The sun is of only average mass, starwise, and after burning through the last of its hydrogen fuel in about five billion years, its outer layers will drift away, and the core will eventually compact to become what's known as a white dwarf, an Earth-size ember of the cosmos.
For a star ten times as big as the sun, death is far more dramatic. The outer layers are blasted into space in a supernova explosion that, for a couple of weeks, is one of the brightest objects in the universe. The core, meanwhile, is squeezed by gravity into a neutron star, a spinning ball bearing a dozen miles in diameter. A sugar-cube-size fragment of a neutron star would weigh a billion tons on Earth; a neutron star's gravitational pull is so severe that if you were to drop a marshmallow on it, the impact would generate as much energy as an atom bomb.

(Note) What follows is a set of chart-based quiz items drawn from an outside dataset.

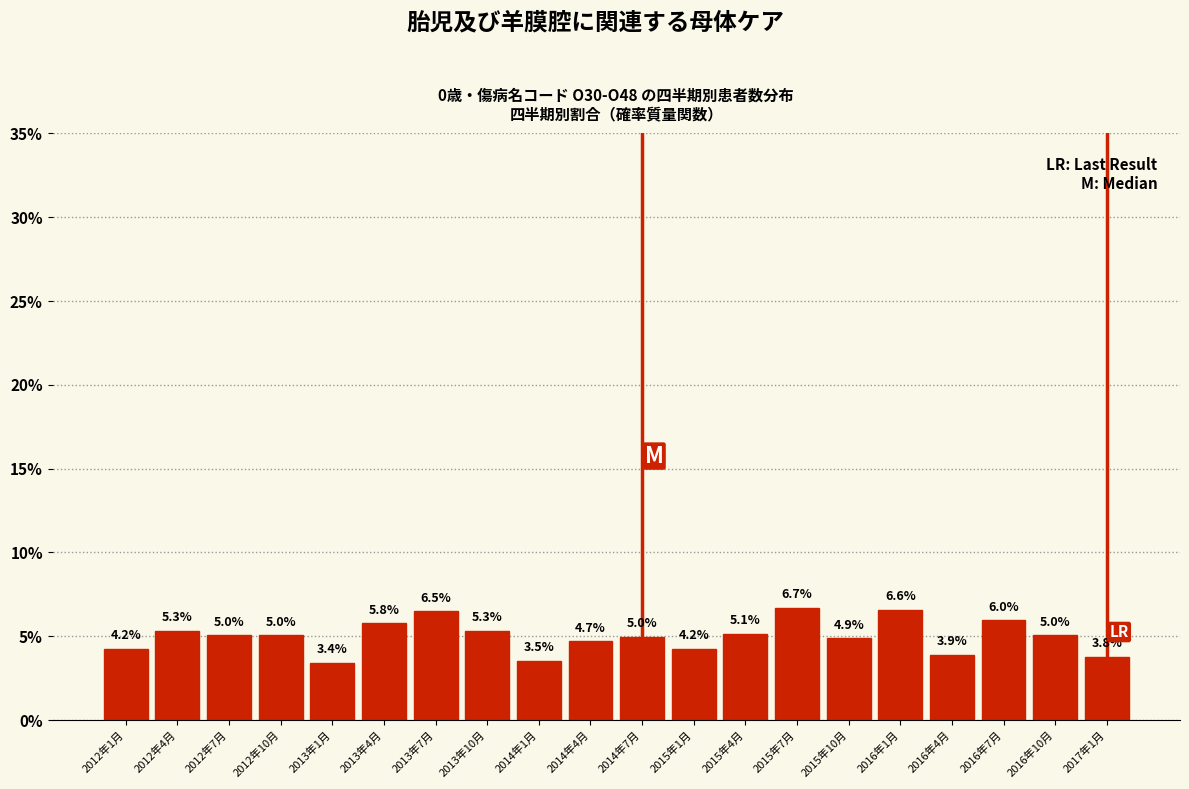

Reading left to right, list all the values displayed in this chart.

2012年1月=4.2	2012年4月=5.3	2012年7月=5.0	2012年10月=5.0	2013年1月=3.4	2013年4月=5.8	2013年7月=6.5	2013年10月=5.3	2014年1月=3.5	2014年4月=4.7	2014年7月=5.0	2015年1月=4.2	2015年4月=5.1	2015年7月=6.7	2015年10月=4.9	2016年1月=6.6	2016年4月=3.9	2016年7月=6.0	2016年10月=5.0	2017年1月=3.8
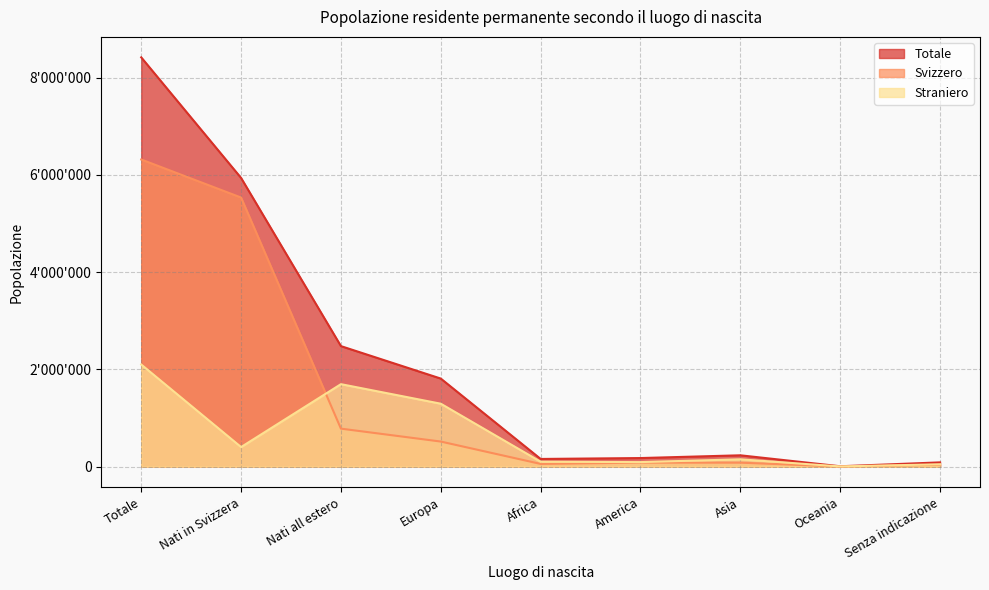

Reading left to right, list all the values displayed in this chart.

Totale: 8419550	5939518	2480032	1812324	158942	177500	234116	8598	88552
Svizzero: 6318404	5535896	782508	516861	56859	83237	82437	4014	39100
Straniero: 2101146	403622	1697524	1295463	102083	94263	151679	4584	49452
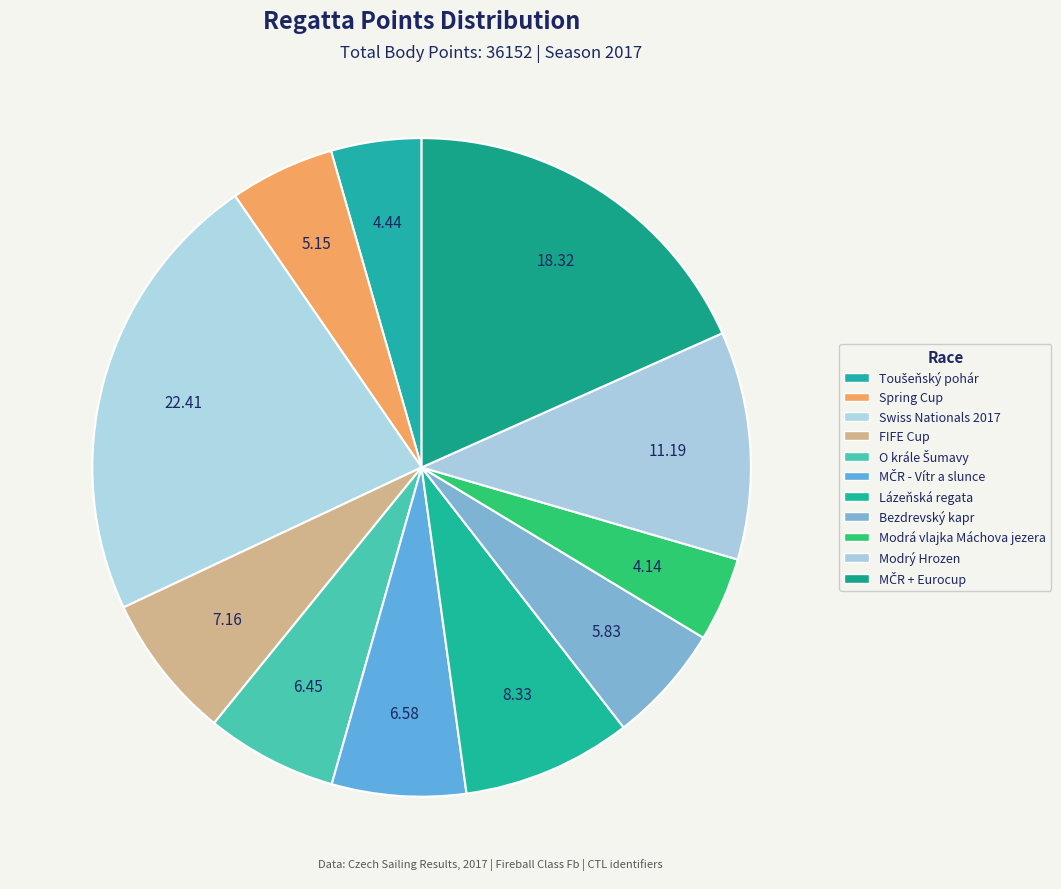

Count the number of slices in the pie.

11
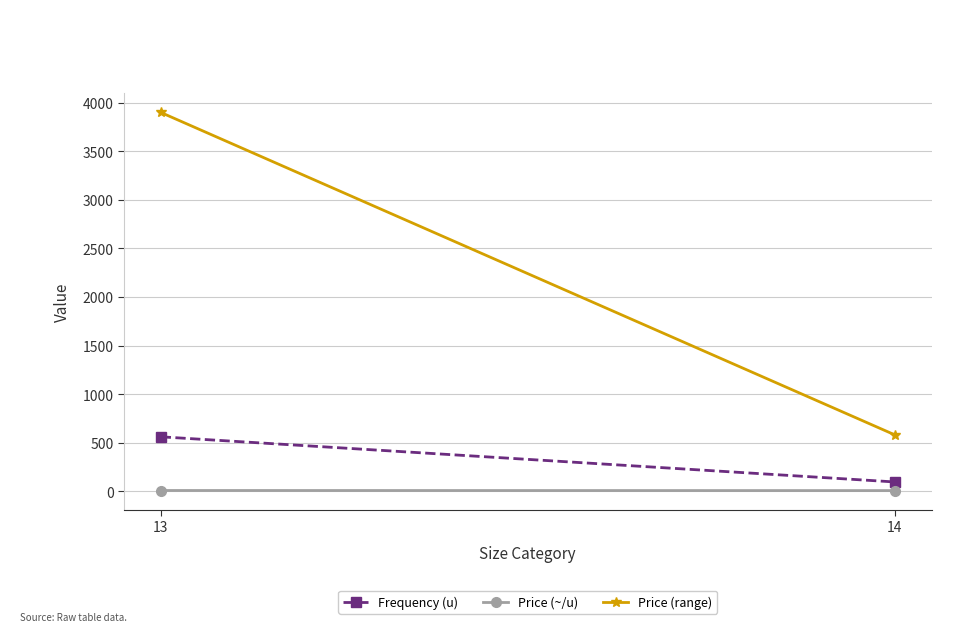

Which series has the largest total across all categories?

Price (range)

But this is nothing compared with the death throes of a star some 20 times the mass of the sun. Detonate a Hiroshima-like bomb every millisecond for the entire life of the universe, and you would still fall short of the energy released in the final moments of a giant-star collapse. The star's core plunges inward. Temperatures reach 100 billion degrees. The crushing force of gravity is unstoppable. Hunks of iron bigger than Mount Everest are compacted almost instantly into grains of sand. Atoms are shattered into electrons, protons, neutrons. Those minute pieces are pulped into quarks and leptons and gluons. And so on, tinier and tinier, denser and denser, until. ..
Until no one knows. When trying to explain such a momentous phenomenon, the two major theories governing the workings of the universe – general relativity and quantum mechanics – both go haywire, like dials on an airplane wildly rotating during a tailspin.
The star has become a black hole. (Michael Finkel, National Geographic)